▸ **Text for analysis**:
[Start of Attachment]

Tim Hodgetts – A “Bayesian” or “Newmanian” approach to proof in mathematics

Date/Time
Date(s) - 11/01/2026
12:30 pm - 2:00 pm

Location
The Rose Battersea




Following on from The Winter Soltice/Christmas/Hogmany/New Year we will hold our January meeting on the second Sunday in January which is Sunday 11th January 2026

The speaker will be Tim Hodgetts speaking on Proof in Mathematics.   see his notes below

I have delivered several talks to the Circle in the last few years, exploring the concepts of “proof” (or “demonstration”) exemplified quantitatively by Rev Thomas Bayes and qualitatively by Cardinal St John Newman. The talks have been well received (somewhat to my surprise!), so I am encouraged to offer another one.
I begin with a very brief review of the essential previous material. Bayes created the modern theory of “probability of propositions”, showing how the probability that a compound proposition is true can be built up by successively including the probabilities of the simple propositions on which it depends. Newman discussed in his Grammar of Assent what he called “the accumulation of converging probabilities”, as a qualitative tool for increasing the credibility of complex theological propositions by clarifying their dependence on elementary propositions of “natural theology” used as axioms. Both writers aimed to take logical reasoning beyond the rigidity of syllogistic logic, in which the only possible conclusions are “true”, “false” or “it doesn’t follow”.

[End of Attachment]

▸ **Dataset records**:
[Start of Attachment]

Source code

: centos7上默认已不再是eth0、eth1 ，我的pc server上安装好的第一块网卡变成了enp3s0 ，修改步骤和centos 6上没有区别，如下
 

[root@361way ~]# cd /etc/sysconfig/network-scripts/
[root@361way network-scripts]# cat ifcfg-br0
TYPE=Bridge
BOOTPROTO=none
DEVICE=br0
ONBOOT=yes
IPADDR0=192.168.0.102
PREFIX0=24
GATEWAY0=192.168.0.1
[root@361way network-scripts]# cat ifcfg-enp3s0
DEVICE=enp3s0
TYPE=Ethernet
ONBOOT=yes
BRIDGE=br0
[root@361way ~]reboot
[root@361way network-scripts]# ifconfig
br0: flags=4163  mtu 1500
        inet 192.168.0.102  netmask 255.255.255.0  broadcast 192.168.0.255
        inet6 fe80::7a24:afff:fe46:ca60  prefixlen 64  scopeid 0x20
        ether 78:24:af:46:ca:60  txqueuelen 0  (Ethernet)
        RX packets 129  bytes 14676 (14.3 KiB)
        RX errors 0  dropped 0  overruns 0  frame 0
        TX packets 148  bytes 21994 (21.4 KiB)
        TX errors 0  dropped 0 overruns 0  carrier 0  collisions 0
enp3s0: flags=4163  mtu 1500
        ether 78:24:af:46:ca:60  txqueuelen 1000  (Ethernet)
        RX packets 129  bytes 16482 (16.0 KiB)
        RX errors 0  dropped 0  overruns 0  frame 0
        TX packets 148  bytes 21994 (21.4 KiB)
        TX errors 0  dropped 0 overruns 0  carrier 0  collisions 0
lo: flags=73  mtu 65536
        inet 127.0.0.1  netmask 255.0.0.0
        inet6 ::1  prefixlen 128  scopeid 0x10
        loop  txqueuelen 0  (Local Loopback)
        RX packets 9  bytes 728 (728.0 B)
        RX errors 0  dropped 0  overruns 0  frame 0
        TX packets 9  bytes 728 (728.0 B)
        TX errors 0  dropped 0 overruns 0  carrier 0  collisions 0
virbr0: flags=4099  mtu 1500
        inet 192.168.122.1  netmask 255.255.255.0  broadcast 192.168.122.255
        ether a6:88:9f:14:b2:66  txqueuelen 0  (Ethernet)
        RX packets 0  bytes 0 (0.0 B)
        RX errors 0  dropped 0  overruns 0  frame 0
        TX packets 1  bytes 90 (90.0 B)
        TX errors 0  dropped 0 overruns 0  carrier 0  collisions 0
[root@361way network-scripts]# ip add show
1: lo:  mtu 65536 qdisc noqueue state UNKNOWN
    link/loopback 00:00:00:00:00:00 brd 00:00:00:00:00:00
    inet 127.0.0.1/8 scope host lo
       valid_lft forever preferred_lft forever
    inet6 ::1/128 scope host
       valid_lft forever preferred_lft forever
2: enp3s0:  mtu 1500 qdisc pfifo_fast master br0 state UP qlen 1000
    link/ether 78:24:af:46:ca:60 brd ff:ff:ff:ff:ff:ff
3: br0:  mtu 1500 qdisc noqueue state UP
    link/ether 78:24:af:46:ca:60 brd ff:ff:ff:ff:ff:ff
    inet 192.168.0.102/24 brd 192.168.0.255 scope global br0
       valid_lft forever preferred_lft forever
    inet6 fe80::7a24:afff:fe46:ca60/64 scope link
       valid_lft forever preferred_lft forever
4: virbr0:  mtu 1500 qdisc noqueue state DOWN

[End of Attachment]

▸ **Assignment**:
Using the event listing for the talk on proof in mathematics, decide whether each statement agrees with it. Answer yes or no for each, quoting the words of the listing that settle it.
1. The meeting takes place on the second Sunday in January.
2. Newman's approach to proof is described as quantitative.
3. The speaker reports that his earlier talks were poorly received.
The records play no part in the work here.

▸ **Answer for this exercise**:
1. Yes: "we will hold our January meeting on the second Sunday in January which is Sunday 11th January 2026"
2. No: "exemplified quantitatively by Rev Thomas Bayes and qualitatively by Cardinal St John Newman"
3. No: "The talks have been well received (somewhat to my surprise!)"